OK. The DP algorithm seems to be unnecessarily complicated. After reading comments I think this might solve the Monotonic version of the problem (but I have not checked every detail).
First, assume each $x_i = \lfloor x_i\rfloor +\{x_i\}$, where $\lfloor x_i\rfloor$ is the integral part, $\{x_i\}$ is the fractional part. Assume $x_i$ is rounded to $\lfloor x_i \rfloor + v_i$, where $v_i$ is a nonnegative integer (of course in general $v_i$ can be negative, but we can always shift so that the smallest $v_i$ is 0).
Now, consider the cost for a pair $x_i$, $x_j$ when doing this rounding. The cost should be
$$
||v_i-v_j+ \lfloor x_i\rfloor - \lfloor x_j\rfloor| - |\{x_i\}-\{x_j\} + \lfloor x_i\rfloor - \lfloor x_j\rfloor||
$$
The expression is complicated because of the absolute values. However, notice that we have monotonicity, so the things inside the two inner absolute values should have the SAME sign.

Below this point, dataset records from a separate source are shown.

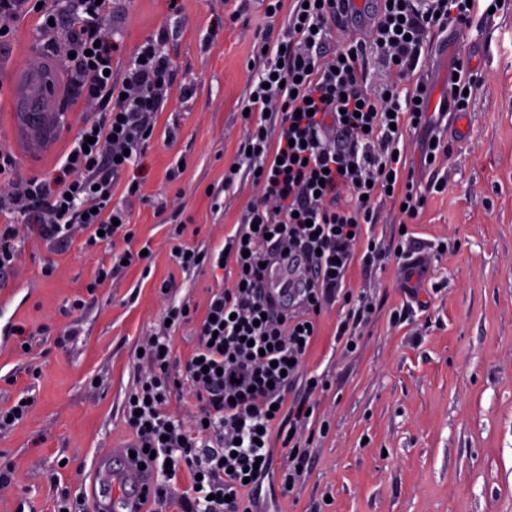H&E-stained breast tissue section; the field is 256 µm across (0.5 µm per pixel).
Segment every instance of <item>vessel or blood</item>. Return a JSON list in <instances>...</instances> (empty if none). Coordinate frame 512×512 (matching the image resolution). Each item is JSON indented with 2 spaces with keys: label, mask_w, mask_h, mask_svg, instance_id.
<instances>
[{
  "label": "vessel or blood",
  "mask_w": 512,
  "mask_h": 512,
  "mask_svg": "<svg viewBox=\"0 0 512 512\" xmlns=\"http://www.w3.org/2000/svg\"><path fill=\"white\" fill-rule=\"evenodd\" d=\"M380 5V0H350L342 31L362 35L371 32ZM27 103V98H20L17 122L29 146L38 150L45 145L57 116L44 112L38 123H28ZM308 277L309 272L302 261L278 250L261 284V291L275 308L284 309L299 300L301 288ZM111 454L119 460L120 466L110 472L100 471L97 512H143V500L151 493L156 481L153 465L148 464L143 455H130L125 446L112 449Z\"/></svg>",
  "instance_id": "1"
}]
</instances>
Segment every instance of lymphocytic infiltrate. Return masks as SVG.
I'll list each match as a JSON object with an SVG mask.
<instances>
[{"label": "lymphocytic infiltrate", "mask_w": 512, "mask_h": 512, "mask_svg": "<svg viewBox=\"0 0 512 512\" xmlns=\"http://www.w3.org/2000/svg\"><path fill=\"white\" fill-rule=\"evenodd\" d=\"M337 0H268L265 13L285 14L277 39L264 41L265 67L251 81L249 127L238 149L242 172L225 171L222 191L237 178L256 191L235 232L218 252L179 247L182 271L200 263L225 268L222 288L211 292L199 325L198 345L175 376L172 335L187 322L184 306L167 303V325L147 338L141 361L146 375L125 398L123 416L135 447L154 451L158 479L149 500L166 512L174 485L187 474L185 512H253L254 487L274 471V442L288 451L283 494L304 476L301 433L309 422L329 423L319 412L326 375L304 372L326 305L339 302L345 315L336 344L351 352L359 326L375 311L366 289L347 284L353 264L374 269L387 252L374 225L379 203L414 217L424 197L400 150L405 130L434 121L424 82L393 85L375 95L366 86L364 61L377 56L403 77L413 76L428 57V38L462 25L468 0H393L382 7L369 40H348L328 60L319 49L338 27ZM38 12L51 46L66 53L75 97L101 102L103 111L83 124L62 163L65 179L7 180L10 156L0 157V268L16 266L28 219L48 241L86 234L87 244L131 242L127 214L112 206L122 174L143 154L156 117L172 94V65L162 38L139 44L121 78L108 75L114 47L106 21L112 0H54L34 9L31 0H0V31L20 15ZM303 257L316 276L297 309L276 313L256 294L267 237ZM302 383L303 399L287 402L286 391ZM196 398L190 420L169 411L179 390ZM255 470L246 478L247 470Z\"/></svg>", "instance_id": "obj_1"}]
</instances>
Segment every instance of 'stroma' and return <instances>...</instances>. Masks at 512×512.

Since we have an outer absolute value, it really doesn't matter what that sign is, the expression just simplifies to
$$
|v_i-v_j - (\{x_i\} - \{x_j\})|
$$
From now on we do not assume the solution is monotonic, but instead, we change the objective to minimize the sum of the above term for all pairs. If the solution to this problem happens to be monotonic, then of course it is also the optimal solution for the monotonic version. (Think of this as: original problem has an infinite penalty when the solution is not monotonic, the new problem has smaller penalty, if a monotonic solution wins even in the new version, it must be the solution to the monotonic version)
Now we would like to prove, if $\{x_i\} > \{x_j\}$, in the optimal solution we must have $v_i \ge v_j$.
Assume this is not true, that we have a pair $\{x_i\} > \{x_j\}$ but $v_i < v_j$. We shall show that if we swap $v_i$ $v_j$ the solution gets strictly better.
First we compare the term between $i$ and $j$, here it is really clear that swapping is strictly better because in the non-swap version, $v_i-v_j$ and $\{x_j\}-\{x_i\}$ has the same sign, the absolute value will be the sum of the two absolute values.
Now for any $k$, we compare the sum of pairs $(i,k)$ and $(j,k)$. That is, we need to compare
$|v_i-v_k-(\{x_i\}-\{x_k\})|+|v_j-v_k-(\{x_j\}-\{x_k\})|$ and $|v_j-v_k-(\{x_i\}-\{x_k\})|+|v_i-v_k-(\{x_j\}-\{x_k\})|$.
Use $A$, $B$, $C$, $D$ to denote the four terms inside the absolute value, it is clear that $A+B = C+D$. Also it is clear that $|A-B| \ge |C-D|$. By convexity of the absolute value, we know $|A|+|B| \ge |C|+|D|$. Take the sum over all $x_k$'s, we know swapping can only be better.
Notice that now we already have a solution for the Monotonic floor/ceil version: there must be a threshold, when $\{x_i\}$ is bigger always round up, when it is smaller always round down, when it is equal round some up and some down, while the solution quality only depends on the number. We enumerate all these solutions and pick the one with smallest objective function. (All these solutions are necessarily monotonic).
Finally we would like to go to the monotonic integer version of the problem. We can actually prove the optimal solution is the same as Monotonic floor/ceil version.
As we assumed, the smallest $v_i$ is 0. Group all the $x_i$'s according to their $v_i$'s, and call them group $0,1,2,...,\max\{v_i\}$. We shall first prove that there are no empty groups, but this is simple, if the $k$-th group is empty, for any $v_i > k$ just let $v_i = v_i-1$. It is easy to see the objective function always improves (basically because $|\{x_i\}-\{x_j\}| < 1$).
Now we shall prove, the average of $\{x_i\}$ in group $k+1$ is at least the average of $\{x_i\}$ in group $k$ plus $1/2$. If this is not true, simply let $v_i = v_i-1$ for all $v_i > k$, computation again shows the objective function improves.
Since the average of $\{x_i\}$ is in range $[0,1)$, there are really at most two groups, which corresponds to the floor/ceil version.